Help! I have a new Dell Latitude D630 laptop and I'd like to remove the touchpad icon from the startup tray. I still want to use the touchpad - I just don't want to see the icon.
Running Windowns XP.
Thanks,


----------



## DoubleHelix (Dec 10, 2004)

If you right-click on it, there should be an option to remove the icon from the system tray. Otherwise go to Mouse options in Control Panel.


----------



## drumdude (Mar 22, 2005)

I know about the right-click, but it will reappear after restart. How do I get it to permanently go away without disabling the touchpad?
Thanks


----------



## DoubleHelix (Dec 10, 2004)

Go into Mouse properties in Control Panel. On my system, there's an Others tab, and a check box to hide the system tray icon. Look around in there.


----------



## drumdude (Mar 22, 2005)

Thanks. No such tab exists. I'll contact Dell.


----------



## mainah207 (Oct 11, 2007)

I just bought a Latitude D630 and am having the same issue. Was this ever resolved? Thanks.


----------



## DoubleHelix (Dec 10, 2004)

It's right there in the Mouse properties in Control Panel.


----------



## mtndew1313 (Oct 18, 2007)

I have the same problem on a new D630.

I have unchecked the box, but the tray icon still shows up when the computer is restarted.


----------



## mtndew1313 (Oct 18, 2007)

I think I found the app for the tray icon.

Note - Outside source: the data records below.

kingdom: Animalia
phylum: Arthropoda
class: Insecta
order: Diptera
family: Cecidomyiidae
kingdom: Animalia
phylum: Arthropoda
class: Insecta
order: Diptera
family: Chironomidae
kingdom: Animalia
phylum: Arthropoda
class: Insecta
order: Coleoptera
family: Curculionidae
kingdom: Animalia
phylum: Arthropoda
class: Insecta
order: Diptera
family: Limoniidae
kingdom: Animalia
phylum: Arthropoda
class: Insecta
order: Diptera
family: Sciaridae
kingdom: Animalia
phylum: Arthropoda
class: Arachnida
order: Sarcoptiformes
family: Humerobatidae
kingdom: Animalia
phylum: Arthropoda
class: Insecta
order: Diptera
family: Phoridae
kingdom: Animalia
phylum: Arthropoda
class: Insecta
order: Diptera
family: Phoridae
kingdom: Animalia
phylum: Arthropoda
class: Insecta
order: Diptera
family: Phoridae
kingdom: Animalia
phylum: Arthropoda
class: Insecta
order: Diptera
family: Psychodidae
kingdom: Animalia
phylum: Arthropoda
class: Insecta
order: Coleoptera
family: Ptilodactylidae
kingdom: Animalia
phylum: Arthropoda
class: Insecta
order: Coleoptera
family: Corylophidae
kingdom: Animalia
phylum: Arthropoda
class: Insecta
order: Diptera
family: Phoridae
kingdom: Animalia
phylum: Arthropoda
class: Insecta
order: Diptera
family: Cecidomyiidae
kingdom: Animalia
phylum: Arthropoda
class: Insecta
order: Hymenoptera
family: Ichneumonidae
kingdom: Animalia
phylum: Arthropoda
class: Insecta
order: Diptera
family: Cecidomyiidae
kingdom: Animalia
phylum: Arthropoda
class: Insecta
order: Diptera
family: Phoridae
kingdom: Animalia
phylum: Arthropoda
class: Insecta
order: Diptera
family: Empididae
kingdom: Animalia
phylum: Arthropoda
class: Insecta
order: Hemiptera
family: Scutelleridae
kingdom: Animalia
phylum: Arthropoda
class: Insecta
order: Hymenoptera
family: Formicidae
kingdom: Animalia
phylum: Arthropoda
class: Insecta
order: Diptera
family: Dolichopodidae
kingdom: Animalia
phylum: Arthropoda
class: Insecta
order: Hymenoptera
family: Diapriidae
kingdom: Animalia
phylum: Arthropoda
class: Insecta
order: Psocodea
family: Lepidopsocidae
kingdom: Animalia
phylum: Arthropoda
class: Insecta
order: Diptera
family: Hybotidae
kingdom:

Go to msconfig, startup and disable the Alps pointer 'apoint.exe.'


----------



## drumdude (Mar 22, 2005)

Problem solved - icon gone - thanks!


----------



## Microcon (May 31, 2008)

Disabling the Alps pointer 'apoint.exe.' did indeed take care of the problem, however, now my PC thinks it is not doing a "Normal" startup since I disabled that one option.

In order to disable the icon and still do a normal startup, you can go into the registry under HKLM\Software\Microsoft\Windows\CurrentVersion\Run. There you will find the list of several of the items that appear in MsConfig, Startup. I deleted the apoint.exe item and now I can do a normal startup without the tray icon.


----------